Records
begin

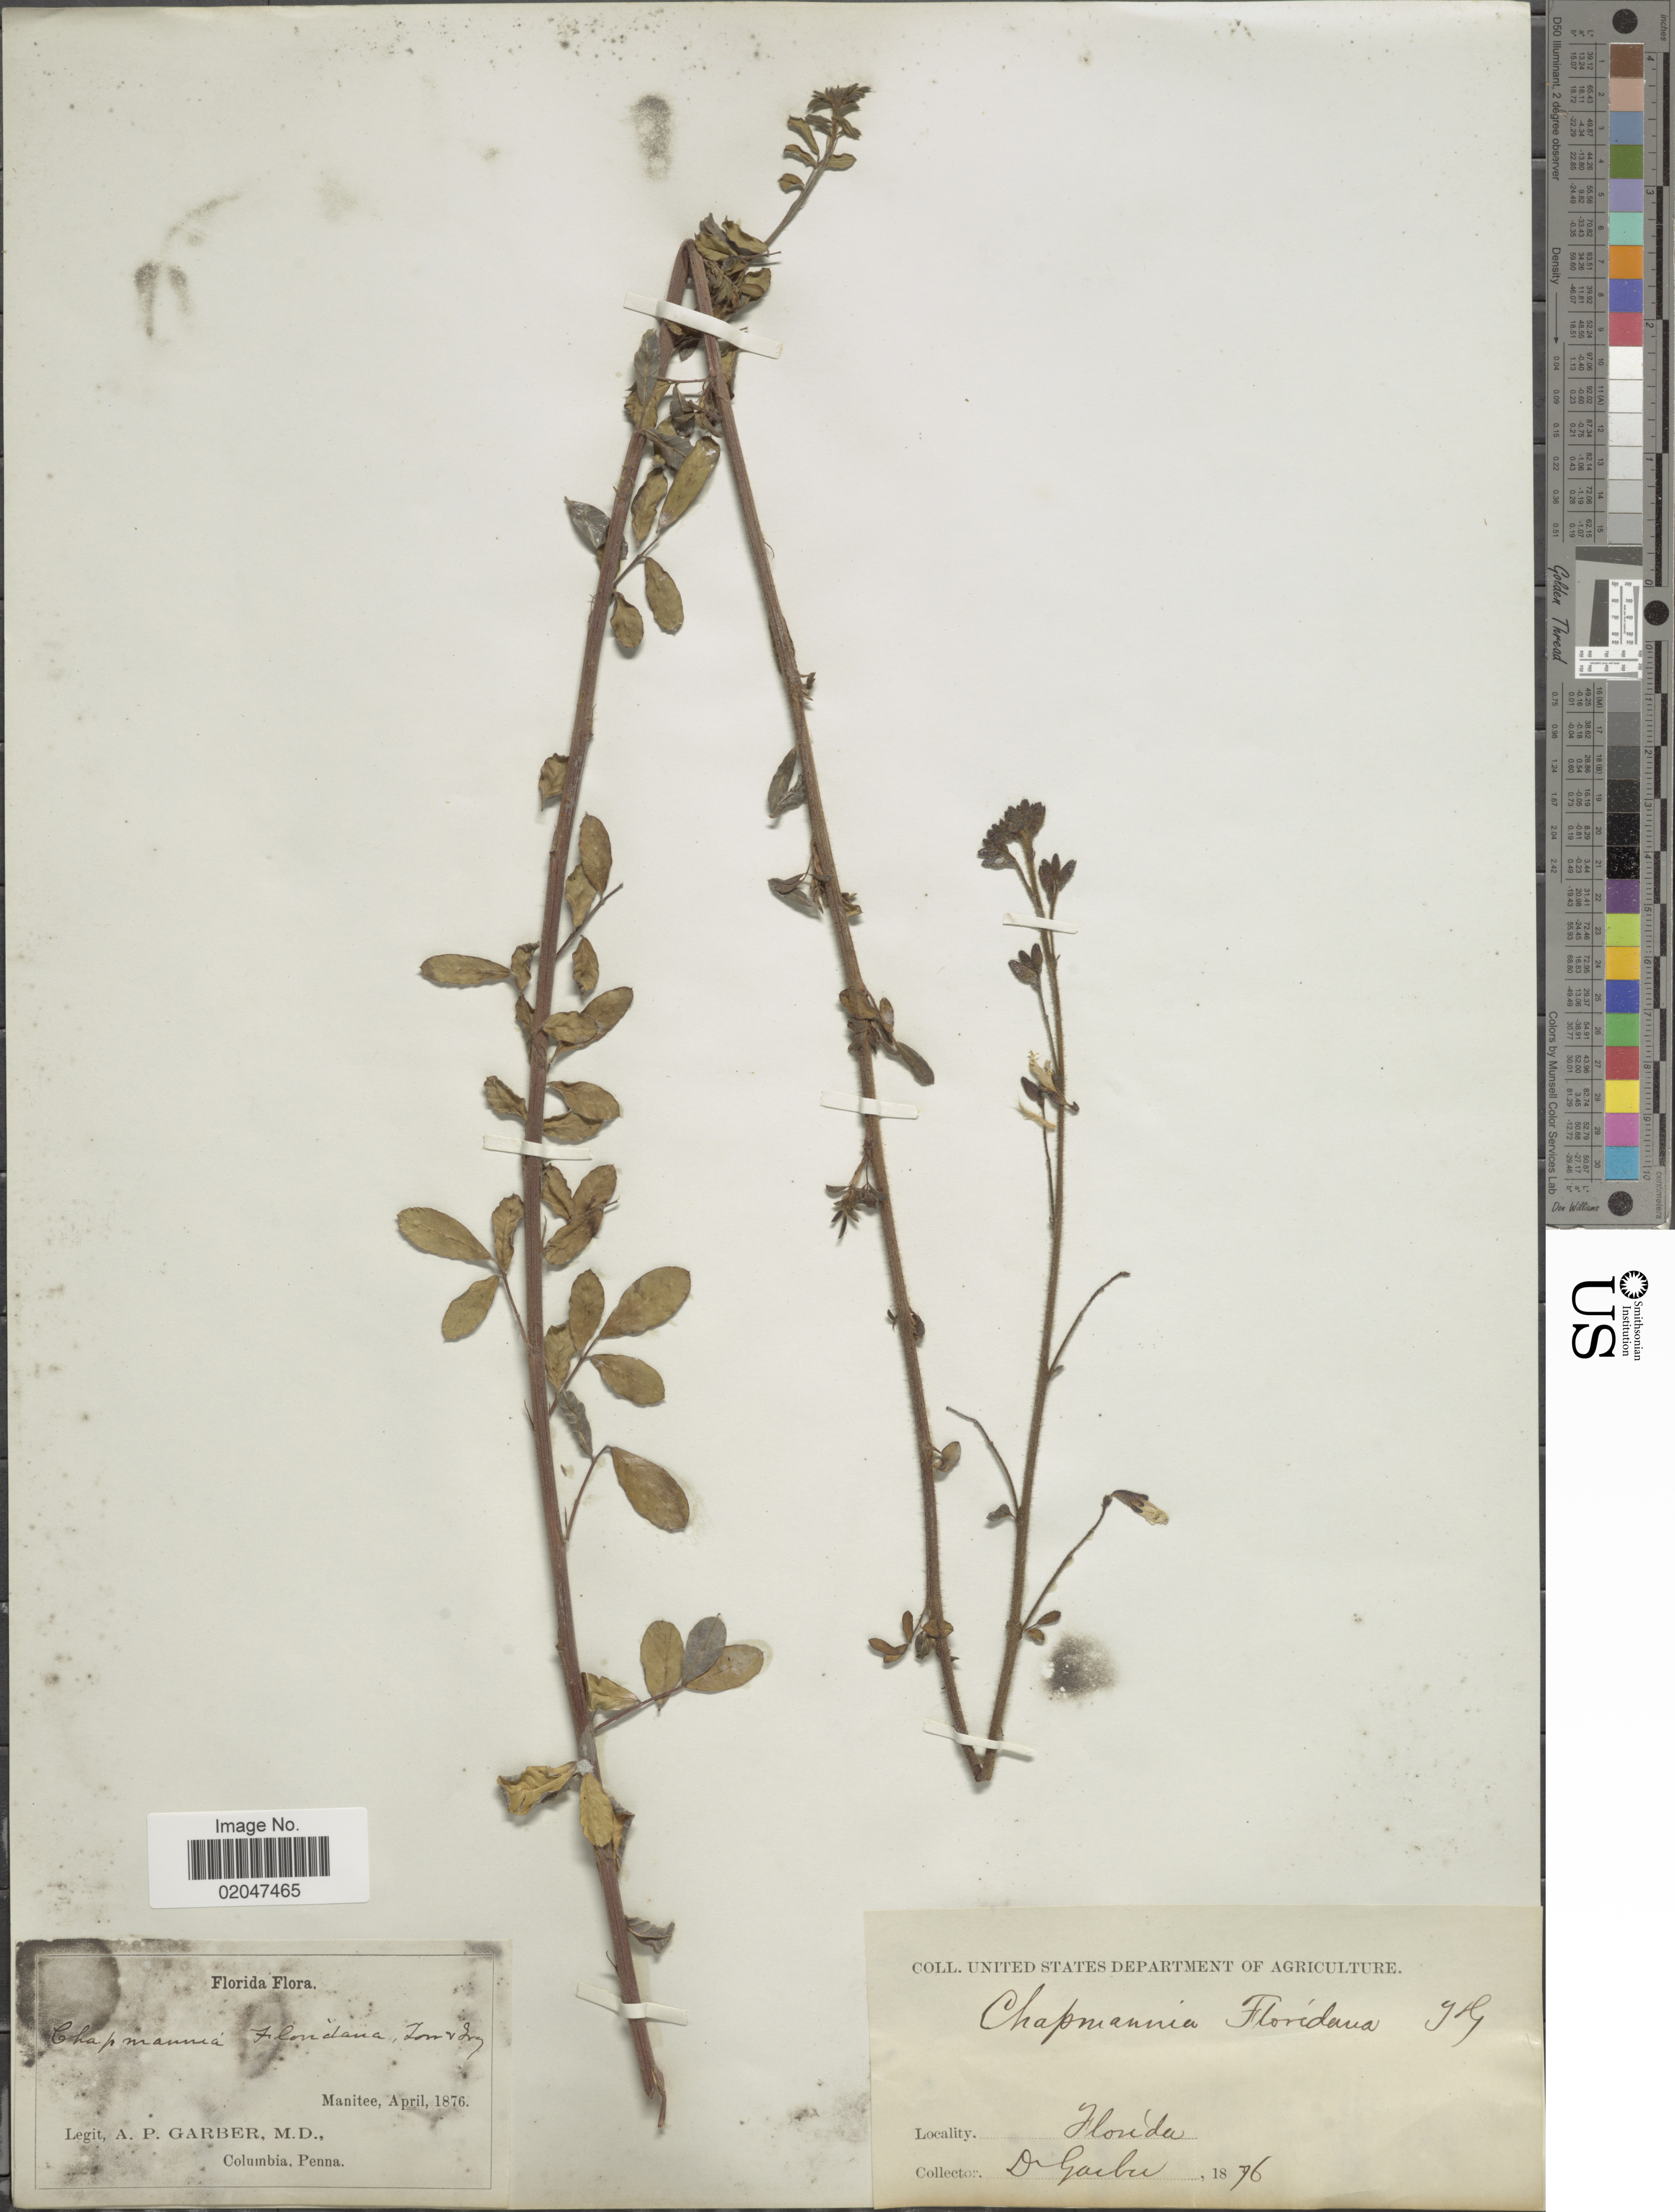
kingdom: Plantae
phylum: Tracheophyta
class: Magnoliopsida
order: Fabales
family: Fabaceae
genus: Chapmannia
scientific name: Chapmannia floridana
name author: Torr. & A. Gray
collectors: A. P. Garber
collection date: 1876-04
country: United States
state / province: Florida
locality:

end

> **Objective**
Rewrite the stretch from the line containing "collection date: 1876-04" through the end of the records as a JSON list of strings, one string per line, with blank lines dropped.

> **Written answer**
[
  "collection date: 1876-04",
  "country: United States",
  "state / province: Florida",
  "locality:"
]